Von diesen subtilen Dilemmastrukturen abgesehen, wächst das Traumverständnis proportional mit den literarischen Kenntnissen des Analysanden und Therapeuten. Auf diese Art und Weise tragen die anderenorts diskreditierten kulturellen Belange zur Verbesserung psychischer Heilungsprozesse bei. Eine Verwandtschaft zur Texthermeneutik besteht im Unterschied zur Freudschen Traumdeutungsmethode dennoch nicht. Indessen wird die Brücke zwischen Traum und Mythos mit Hilfe der Amplifikation hergestellt. Dem Duden zufolge wird "der Trauminhalt durch Vergleich mit Bildern der Mythologie, Religion, u.s.w., die in sinnverwandter Beziehung zum Trauminhalt stehen, erweitert." Von einer methodisch kontrollierten Vorgehensweise kann insofern nicht gesprochen werden, da die Spontanität, mit der die Amplifikation vonstatten geht, auch retrospektiv ihren unwillkürlichen Charakter beibehält. Ihr Sinn vermag, wie Dieckmann meint, den universalen Charakter der individuellen Traumphänomene ans Licht zu befördern. Potentiell verbirgt sich an dieser Stelle ein psychologischer Effekt: Nimmt der Träumer das Angebot an, sich mit den herangezogenen fiktionalen Figuren zu identifizieren, erfolgt eine Befreiung aus seiner Isolation, die letztlich zu einer Besserung seines Zustandes führt. Ein völlig abstrakt gedachter 'locus veritatis? als Ort psychischer Genesung erscheint aus wissenschaftlicher Perspektive dennoch zweifelhaft.
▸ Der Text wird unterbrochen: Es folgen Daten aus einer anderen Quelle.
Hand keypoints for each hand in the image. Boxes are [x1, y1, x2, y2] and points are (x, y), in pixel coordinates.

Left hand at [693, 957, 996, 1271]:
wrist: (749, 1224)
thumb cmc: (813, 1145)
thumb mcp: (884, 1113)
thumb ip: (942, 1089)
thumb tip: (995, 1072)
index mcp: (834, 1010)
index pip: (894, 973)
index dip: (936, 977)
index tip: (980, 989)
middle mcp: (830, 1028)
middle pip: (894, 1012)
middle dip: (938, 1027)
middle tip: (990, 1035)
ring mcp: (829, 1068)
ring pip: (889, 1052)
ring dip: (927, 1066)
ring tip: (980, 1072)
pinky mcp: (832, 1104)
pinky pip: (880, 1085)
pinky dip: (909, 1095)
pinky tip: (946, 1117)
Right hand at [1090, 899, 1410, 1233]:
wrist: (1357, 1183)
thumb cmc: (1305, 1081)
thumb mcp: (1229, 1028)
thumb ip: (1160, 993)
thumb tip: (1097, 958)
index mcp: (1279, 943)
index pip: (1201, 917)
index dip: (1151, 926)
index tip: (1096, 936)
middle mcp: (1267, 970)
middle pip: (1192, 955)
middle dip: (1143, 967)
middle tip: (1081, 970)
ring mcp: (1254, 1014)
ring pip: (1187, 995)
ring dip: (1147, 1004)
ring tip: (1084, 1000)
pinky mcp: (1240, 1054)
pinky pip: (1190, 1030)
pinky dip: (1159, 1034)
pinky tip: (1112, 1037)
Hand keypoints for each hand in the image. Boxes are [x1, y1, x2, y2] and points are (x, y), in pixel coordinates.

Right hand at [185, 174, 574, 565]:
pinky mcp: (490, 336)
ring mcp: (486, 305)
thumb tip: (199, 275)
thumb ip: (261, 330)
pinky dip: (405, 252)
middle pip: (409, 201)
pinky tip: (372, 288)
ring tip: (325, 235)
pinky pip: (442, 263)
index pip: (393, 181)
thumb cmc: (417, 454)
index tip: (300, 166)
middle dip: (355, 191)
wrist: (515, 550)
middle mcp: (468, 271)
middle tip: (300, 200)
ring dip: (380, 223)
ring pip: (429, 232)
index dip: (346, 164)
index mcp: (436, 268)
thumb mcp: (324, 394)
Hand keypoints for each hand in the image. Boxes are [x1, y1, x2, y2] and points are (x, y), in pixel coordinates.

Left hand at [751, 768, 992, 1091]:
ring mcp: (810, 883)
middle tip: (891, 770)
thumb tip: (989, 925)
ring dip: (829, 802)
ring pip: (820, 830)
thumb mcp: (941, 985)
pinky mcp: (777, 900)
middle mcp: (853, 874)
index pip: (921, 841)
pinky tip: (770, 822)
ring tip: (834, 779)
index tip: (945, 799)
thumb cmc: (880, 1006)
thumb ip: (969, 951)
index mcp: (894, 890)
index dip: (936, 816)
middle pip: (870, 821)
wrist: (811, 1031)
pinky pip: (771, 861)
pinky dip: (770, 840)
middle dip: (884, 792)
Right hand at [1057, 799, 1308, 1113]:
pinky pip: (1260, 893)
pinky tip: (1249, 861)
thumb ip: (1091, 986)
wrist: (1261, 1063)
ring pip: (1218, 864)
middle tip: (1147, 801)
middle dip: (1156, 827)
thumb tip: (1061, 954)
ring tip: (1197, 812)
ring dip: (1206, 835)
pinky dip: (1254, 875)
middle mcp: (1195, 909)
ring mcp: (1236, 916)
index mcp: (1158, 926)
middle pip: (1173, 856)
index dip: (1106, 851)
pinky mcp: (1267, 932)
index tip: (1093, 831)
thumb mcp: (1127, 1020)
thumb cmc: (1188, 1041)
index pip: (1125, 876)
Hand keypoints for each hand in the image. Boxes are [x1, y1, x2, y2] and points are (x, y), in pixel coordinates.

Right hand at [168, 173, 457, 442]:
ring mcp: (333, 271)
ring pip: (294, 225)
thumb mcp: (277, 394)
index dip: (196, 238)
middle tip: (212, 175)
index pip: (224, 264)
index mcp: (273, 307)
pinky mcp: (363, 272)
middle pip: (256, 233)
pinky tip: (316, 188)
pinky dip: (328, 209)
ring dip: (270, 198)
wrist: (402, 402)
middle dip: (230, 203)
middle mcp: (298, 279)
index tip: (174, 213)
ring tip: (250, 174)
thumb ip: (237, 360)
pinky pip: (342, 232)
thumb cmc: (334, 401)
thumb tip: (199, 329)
Dieckmanns Traumschilderungen und Deutungsvorschläge tragen teils einen ziemlich pathetischen Duktus, der bei genauerer Betrachtung eine tief internalisierte Gespaltenheit zwischen Vernunft und Sinnlichkeit entlarvt. Die Überbetonung intuitiver psychologischer Erkenntnisvorgänge spricht für eine starke Abneigung gegen kausallogische Prinzipien. Man muss nicht die langsame Kurve einer Entwicklung nachzeichnen, um hier nietzscheanische Rahmenbedingungen aufzuspüren. Der Autor äußert seine geistige Verwandtschaft zu Friedrich Nietzsche auch explizit, obschon die Anwendung dieser Kategorien für die moderne Forschung nicht tragbar sein dürften. Michel Foucault nennt sie in "Subversion des Wissens" die "Kategorien der Ausgabe, des Exzesses, der Grenze der Überschreitung [...], die verbrauchen und verzehren."
Insgesamt schwächt der Mangel an historisierenden Aspekten die Überzeugungskraft der Abhandlung. Besonders die Wiederholung oppositioneller Diskursbedingungen, die durch Freud und dem philosophischen Rationalismus auf der einen Seite, sowie Jung und der nietzscheanischen Philosophie auf der anderen Seite vertreten werden, erscheint problematisch. Ungeachtet moderner Kenntnisse enthält "Träume als Sprache der Seele" nur ein Minimum an psychologischen Informationen aus Forschungsgebieten, die mit messbaren Ergebnissen rangieren. Die Ignorierung traumspezifischer Wissenschaftsbereiche - als Beispiel sei hier die Hirnforschung genannt -, die den modernen Traumdiskurs stark prägen, ist besonders im Rahmen der heutigen Pluralität infrage zu stellen.